Problem to solve: Your answer must hold only the lines below from the line containing "immunohistochemistry (IHC) micrograph" through the line containing "IHC micrograph of", each reproduced exactly.

Input records:

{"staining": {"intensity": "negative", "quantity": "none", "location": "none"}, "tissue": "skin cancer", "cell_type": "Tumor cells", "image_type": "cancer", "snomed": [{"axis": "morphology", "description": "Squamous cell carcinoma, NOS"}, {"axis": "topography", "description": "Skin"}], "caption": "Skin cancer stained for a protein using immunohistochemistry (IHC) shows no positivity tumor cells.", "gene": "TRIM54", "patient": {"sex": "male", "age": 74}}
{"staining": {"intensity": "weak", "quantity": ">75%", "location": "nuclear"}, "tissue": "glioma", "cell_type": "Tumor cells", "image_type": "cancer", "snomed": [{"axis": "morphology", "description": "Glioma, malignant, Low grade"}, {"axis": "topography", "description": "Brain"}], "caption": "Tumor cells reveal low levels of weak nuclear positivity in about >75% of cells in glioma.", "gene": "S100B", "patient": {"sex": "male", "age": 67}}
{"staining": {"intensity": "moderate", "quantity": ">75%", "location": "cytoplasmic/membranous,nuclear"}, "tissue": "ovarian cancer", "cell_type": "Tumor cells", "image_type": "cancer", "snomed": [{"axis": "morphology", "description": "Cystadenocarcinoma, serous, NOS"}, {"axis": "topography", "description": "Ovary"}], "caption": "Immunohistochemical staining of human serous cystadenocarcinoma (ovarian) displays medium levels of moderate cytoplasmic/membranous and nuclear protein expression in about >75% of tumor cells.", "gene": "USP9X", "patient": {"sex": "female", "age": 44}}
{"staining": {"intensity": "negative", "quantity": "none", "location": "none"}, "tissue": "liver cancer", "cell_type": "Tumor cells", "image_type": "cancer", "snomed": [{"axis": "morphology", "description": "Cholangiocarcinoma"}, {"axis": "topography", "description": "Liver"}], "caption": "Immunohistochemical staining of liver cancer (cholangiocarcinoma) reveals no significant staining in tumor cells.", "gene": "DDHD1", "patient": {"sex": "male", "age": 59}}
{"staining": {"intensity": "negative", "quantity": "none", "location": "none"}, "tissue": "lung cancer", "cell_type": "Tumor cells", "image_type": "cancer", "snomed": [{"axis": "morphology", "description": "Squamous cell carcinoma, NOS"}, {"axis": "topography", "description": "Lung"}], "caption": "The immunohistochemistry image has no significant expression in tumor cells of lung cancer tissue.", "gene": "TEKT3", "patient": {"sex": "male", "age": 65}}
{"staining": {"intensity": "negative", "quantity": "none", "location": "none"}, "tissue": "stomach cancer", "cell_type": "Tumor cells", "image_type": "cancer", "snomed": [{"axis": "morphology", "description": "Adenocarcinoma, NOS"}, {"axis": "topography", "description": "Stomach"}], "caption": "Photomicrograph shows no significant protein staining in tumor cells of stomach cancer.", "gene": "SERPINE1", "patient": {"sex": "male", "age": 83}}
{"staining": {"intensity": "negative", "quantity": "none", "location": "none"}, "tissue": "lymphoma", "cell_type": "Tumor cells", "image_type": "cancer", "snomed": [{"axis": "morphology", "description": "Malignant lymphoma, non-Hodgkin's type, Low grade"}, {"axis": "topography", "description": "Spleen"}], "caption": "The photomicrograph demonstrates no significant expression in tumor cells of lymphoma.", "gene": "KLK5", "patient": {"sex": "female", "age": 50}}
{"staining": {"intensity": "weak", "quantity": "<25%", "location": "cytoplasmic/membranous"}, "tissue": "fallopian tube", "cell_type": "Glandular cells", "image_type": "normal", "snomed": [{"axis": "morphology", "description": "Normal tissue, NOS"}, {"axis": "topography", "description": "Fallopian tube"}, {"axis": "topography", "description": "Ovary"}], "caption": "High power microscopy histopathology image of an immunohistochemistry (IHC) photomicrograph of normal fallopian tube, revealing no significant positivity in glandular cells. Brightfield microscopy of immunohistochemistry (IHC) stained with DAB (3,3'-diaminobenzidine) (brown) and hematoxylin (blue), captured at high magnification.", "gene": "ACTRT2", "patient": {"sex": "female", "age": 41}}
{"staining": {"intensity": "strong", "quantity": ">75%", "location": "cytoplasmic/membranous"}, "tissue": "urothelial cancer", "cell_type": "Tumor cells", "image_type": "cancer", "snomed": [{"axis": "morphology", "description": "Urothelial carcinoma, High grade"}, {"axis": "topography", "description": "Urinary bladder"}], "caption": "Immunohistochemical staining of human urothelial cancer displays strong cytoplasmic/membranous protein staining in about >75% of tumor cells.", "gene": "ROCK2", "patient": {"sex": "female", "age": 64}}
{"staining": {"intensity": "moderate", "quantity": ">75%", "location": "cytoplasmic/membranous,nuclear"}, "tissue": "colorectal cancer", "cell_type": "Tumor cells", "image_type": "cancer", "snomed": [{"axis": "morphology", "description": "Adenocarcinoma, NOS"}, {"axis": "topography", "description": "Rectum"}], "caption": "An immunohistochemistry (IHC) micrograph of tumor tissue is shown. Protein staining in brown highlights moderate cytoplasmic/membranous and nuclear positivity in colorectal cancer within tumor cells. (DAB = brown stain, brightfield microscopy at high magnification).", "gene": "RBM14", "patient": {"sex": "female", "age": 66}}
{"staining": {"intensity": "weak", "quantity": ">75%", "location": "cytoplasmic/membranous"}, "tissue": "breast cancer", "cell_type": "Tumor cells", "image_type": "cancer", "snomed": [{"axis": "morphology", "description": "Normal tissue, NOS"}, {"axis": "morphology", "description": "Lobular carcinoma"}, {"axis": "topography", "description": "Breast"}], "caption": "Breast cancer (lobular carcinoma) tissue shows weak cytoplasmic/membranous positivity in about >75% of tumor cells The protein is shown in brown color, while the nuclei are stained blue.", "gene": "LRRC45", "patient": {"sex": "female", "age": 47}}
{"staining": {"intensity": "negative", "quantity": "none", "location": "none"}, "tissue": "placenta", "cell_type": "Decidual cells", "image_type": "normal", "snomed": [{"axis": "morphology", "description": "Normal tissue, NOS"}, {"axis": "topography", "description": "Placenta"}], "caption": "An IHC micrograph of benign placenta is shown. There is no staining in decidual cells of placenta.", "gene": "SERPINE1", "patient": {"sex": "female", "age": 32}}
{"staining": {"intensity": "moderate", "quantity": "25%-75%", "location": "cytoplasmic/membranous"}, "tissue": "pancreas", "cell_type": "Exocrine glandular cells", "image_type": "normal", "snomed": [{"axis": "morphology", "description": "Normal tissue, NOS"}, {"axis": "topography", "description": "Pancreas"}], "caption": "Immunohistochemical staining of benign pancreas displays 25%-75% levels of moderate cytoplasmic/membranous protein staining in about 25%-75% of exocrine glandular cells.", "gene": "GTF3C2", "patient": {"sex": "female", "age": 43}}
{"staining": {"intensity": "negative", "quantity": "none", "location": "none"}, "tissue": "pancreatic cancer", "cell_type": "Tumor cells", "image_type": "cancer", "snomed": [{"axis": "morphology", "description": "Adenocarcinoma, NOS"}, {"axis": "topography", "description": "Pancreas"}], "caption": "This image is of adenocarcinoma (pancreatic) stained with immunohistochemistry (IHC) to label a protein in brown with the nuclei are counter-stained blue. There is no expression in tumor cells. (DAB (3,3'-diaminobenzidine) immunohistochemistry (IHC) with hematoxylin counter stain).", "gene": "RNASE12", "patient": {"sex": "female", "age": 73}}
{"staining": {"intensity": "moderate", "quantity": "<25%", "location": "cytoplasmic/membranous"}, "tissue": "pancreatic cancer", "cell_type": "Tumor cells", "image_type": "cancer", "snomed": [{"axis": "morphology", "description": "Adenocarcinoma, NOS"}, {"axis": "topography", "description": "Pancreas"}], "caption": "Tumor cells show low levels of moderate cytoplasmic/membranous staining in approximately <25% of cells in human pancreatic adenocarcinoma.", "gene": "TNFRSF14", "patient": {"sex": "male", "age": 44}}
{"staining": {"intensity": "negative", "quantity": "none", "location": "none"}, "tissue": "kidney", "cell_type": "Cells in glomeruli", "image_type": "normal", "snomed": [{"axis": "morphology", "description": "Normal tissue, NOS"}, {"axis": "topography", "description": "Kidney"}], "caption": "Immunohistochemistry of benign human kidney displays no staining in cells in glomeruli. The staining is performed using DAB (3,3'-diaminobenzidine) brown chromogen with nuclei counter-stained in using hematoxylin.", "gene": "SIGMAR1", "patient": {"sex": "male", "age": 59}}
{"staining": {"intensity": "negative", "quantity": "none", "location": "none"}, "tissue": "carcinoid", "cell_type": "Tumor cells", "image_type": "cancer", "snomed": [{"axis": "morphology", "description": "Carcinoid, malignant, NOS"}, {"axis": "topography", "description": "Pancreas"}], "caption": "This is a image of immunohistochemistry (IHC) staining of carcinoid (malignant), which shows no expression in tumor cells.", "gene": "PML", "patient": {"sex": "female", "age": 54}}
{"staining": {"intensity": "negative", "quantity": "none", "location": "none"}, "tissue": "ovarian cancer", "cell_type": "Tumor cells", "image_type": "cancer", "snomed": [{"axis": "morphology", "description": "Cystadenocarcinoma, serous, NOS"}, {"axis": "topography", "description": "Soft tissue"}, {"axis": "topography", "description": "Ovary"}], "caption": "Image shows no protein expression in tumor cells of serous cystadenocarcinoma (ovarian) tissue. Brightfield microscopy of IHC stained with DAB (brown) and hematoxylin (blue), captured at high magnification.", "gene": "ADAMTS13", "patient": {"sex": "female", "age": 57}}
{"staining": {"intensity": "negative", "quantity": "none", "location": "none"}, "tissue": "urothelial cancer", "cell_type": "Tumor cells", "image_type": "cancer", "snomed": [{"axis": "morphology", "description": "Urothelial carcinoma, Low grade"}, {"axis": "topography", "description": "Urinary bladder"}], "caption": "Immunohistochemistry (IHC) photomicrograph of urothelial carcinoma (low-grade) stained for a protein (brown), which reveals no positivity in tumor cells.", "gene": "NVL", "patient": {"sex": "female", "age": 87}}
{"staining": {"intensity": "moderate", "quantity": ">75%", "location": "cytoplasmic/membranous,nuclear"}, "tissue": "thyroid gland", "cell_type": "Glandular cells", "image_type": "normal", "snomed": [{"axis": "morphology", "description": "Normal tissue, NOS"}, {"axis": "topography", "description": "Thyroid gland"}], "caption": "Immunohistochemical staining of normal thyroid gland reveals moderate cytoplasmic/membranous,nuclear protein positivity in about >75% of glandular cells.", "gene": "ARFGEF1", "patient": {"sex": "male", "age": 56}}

Solution to the exercise:
{"staining": {"intensity": "moderate", "quantity": ">75%", "location": "cytoplasmic/membranous,nuclear"}, "tissue": "colorectal cancer", "cell_type": "Tumor cells", "image_type": "cancer", "snomed": [{"axis": "morphology", "description": "Adenocarcinoma, NOS"}, {"axis": "topography", "description": "Rectum"}], "caption": "An immunohistochemistry (IHC) micrograph of tumor tissue is shown. Protein staining in brown highlights moderate cytoplasmic/membranous and nuclear positivity in colorectal cancer within tumor cells. (DAB = brown stain, brightfield microscopy at high magnification).", "gene": "RBM14", "patient": {"sex": "female", "age": 66}}
{"staining": {"intensity": "weak", "quantity": ">75%", "location": "cytoplasmic/membranous"}, "tissue": "breast cancer", "cell_type": "Tumor cells", "image_type": "cancer", "snomed": [{"axis": "morphology", "description": "Normal tissue, NOS"}, {"axis": "morphology", "description": "Lobular carcinoma"}, {"axis": "topography", "description": "Breast"}], "caption": "Breast cancer (lobular carcinoma) tissue shows weak cytoplasmic/membranous positivity in about >75% of tumor cells The protein is shown in brown color, while the nuclei are stained blue.", "gene": "LRRC45", "patient": {"sex": "female", "age": 47}}
{"staining": {"intensity": "negative", "quantity": "none", "location": "none"}, "tissue": "placenta", "cell_type": "Decidual cells", "image_type": "normal", "snomed": [{"axis": "morphology", "description": "Normal tissue, NOS"}, {"axis": "topography", "description": "Placenta"}], "caption": "An IHC micrograph of benign placenta is shown. There is no staining in decidual cells of placenta.", "gene": "SERPINE1", "patient": {"sex": "female", "age": 32}}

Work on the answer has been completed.